Kelompok 3
Anggota:
- Fikri Rizal Dhiya Ul Haq (5003221105)
- Ghifari Muammar Abimanyu (5003221127)
- Ardhi Nugroho (5003221174)
- Muhammad Faiz Maulana (5003221188)
Link RPubs: https://rpubs.com/KripikPedas/LibraryOccupancyEnergyConsumption

Library

library(tidyverse)
library(lubridate)

Pre-Processing Data

wifi_df <- read_csv('wifi.csv')
head(wifi_df)
library_df <- wifi_df %>%
  mutate(across(where(is.character), str_trim)) %>%
  filter(Building == "Library") %>%
  distinct()

head(library_df)

Mengubah data menjadi per 10 menit

library_df <- library_df %>%
  mutate(
    time = as.POSIXct(time, format="%Y-%m-%d %H:%M:%S"),
    time_floored = floor_date(time, "10 minutes")
  )

........

_DAFTAR TUGAS_.
(a) Dalam teks tentang data Wi-Fi perpustakaan, data diubah menjadi interval berapa menit?
(b) Tuliskan ulang bagian teks tentang data Wi-Fi perpustakaan, mulai dari "- Muhammad Faiz" dan berakhir pada "wifi_df <- read_csv('wifi.csv')".
(c) Teruskan teks tentang data Wi-Fi perpustakaan dari titik akhirnya.

_CUPLIKAN DATA_.
........

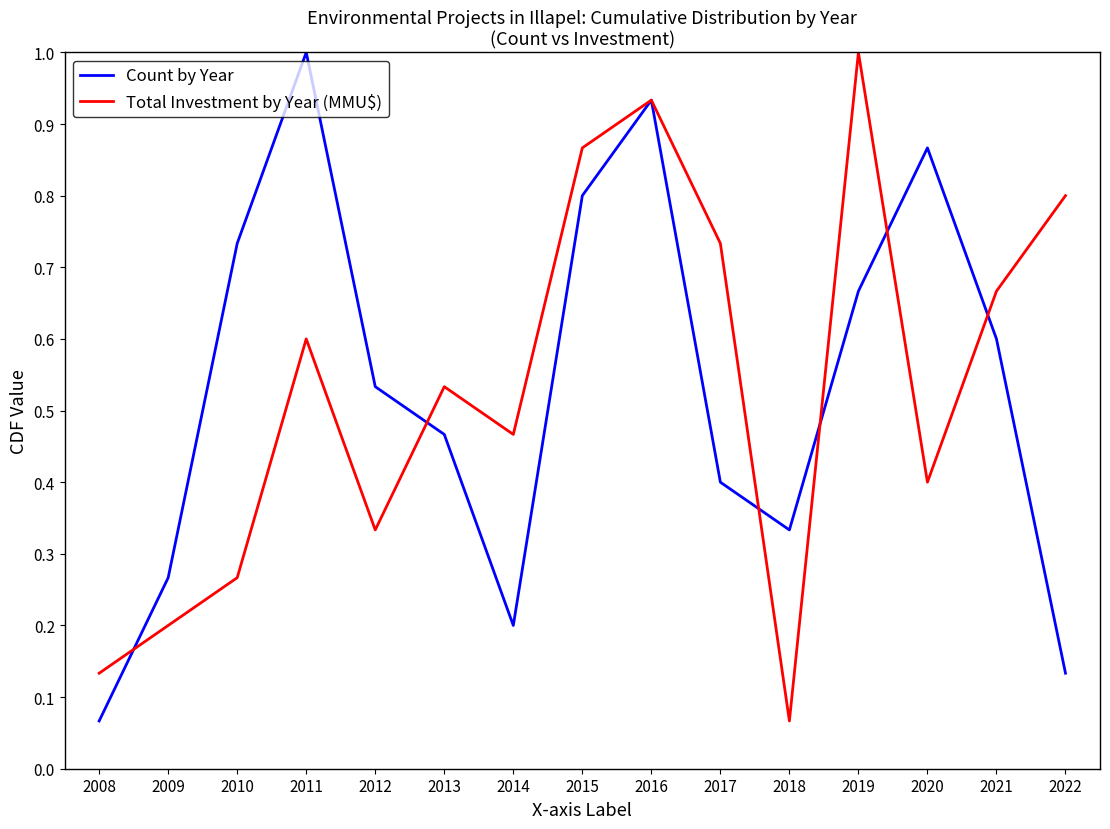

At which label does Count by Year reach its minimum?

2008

........

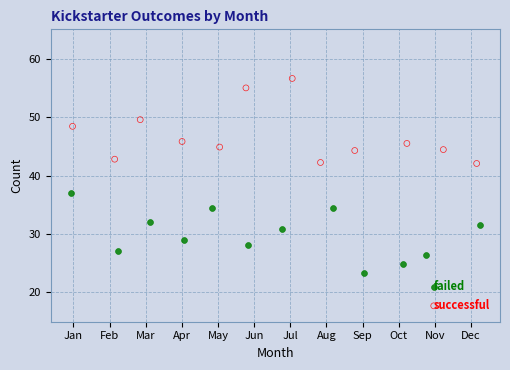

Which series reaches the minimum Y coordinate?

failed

........

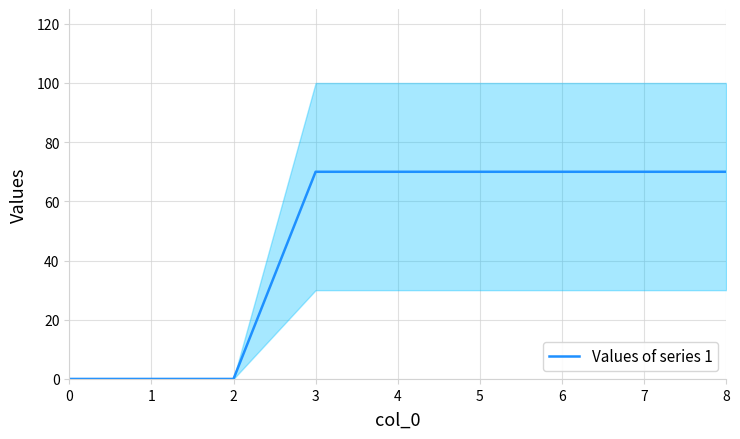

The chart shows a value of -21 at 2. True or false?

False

........

_BAGIAN JAWABAN_.
(a) Per 10 menit.

(b)
- Muhammad Faiz Maulana (5003221188)
Link RPubs: https://rpubs.com/KripikPedas/LibraryOccupancyEnergyConsumption

Library

library(tidyverse)
library(lubridate)

Pre-Processing Data

wifi_df <- read_csv('wifi.csv')

(c)
library_df

Resampling data dengan menggabungkan baris dengan rata-rata

library_df_clean <- library_df %>%
  group_by(time_floored) %>%
  summarise(AssociatedClientCount_mean = mean(`Associated Client Count`, na.rm = TRUE))

head(library_df_clean)

Mengextract data library 1 2 3

elec1 <- read_csv('library1.csv')
elec2 <- read_csv('library2.csv')
elec3 <- read_csv('library3.csv')

elec1
elec2
elec3

Data Integration

Menggabungkan semua dataset menjadi 1

merged_library <- library_df_clean %>%
  left_join(elec1, by = c("time_floored" = "ts")) %>%
  left_join(elec2, by = c("time_floored" = "ts"), suffix = c("", "_elec2")) %>%
  left_join(elec3, by = c("time_floored" = "ts"), suffix = c("", "_elec3"))

merged_library

Menghitung total pemakaian listrik

merged_library <- merged_library %>%
  mutate(total_rate = rowSums(select(., rate, rate_elec2, rate_elec3), na.rm = TRUE))

merged_library

Memilih variabel yang akan digunakan

# Memilih kolom yang relevan
merged_library <- merged_library %>%
  select(time_floored, AssociatedClientCount_mean, total_rate)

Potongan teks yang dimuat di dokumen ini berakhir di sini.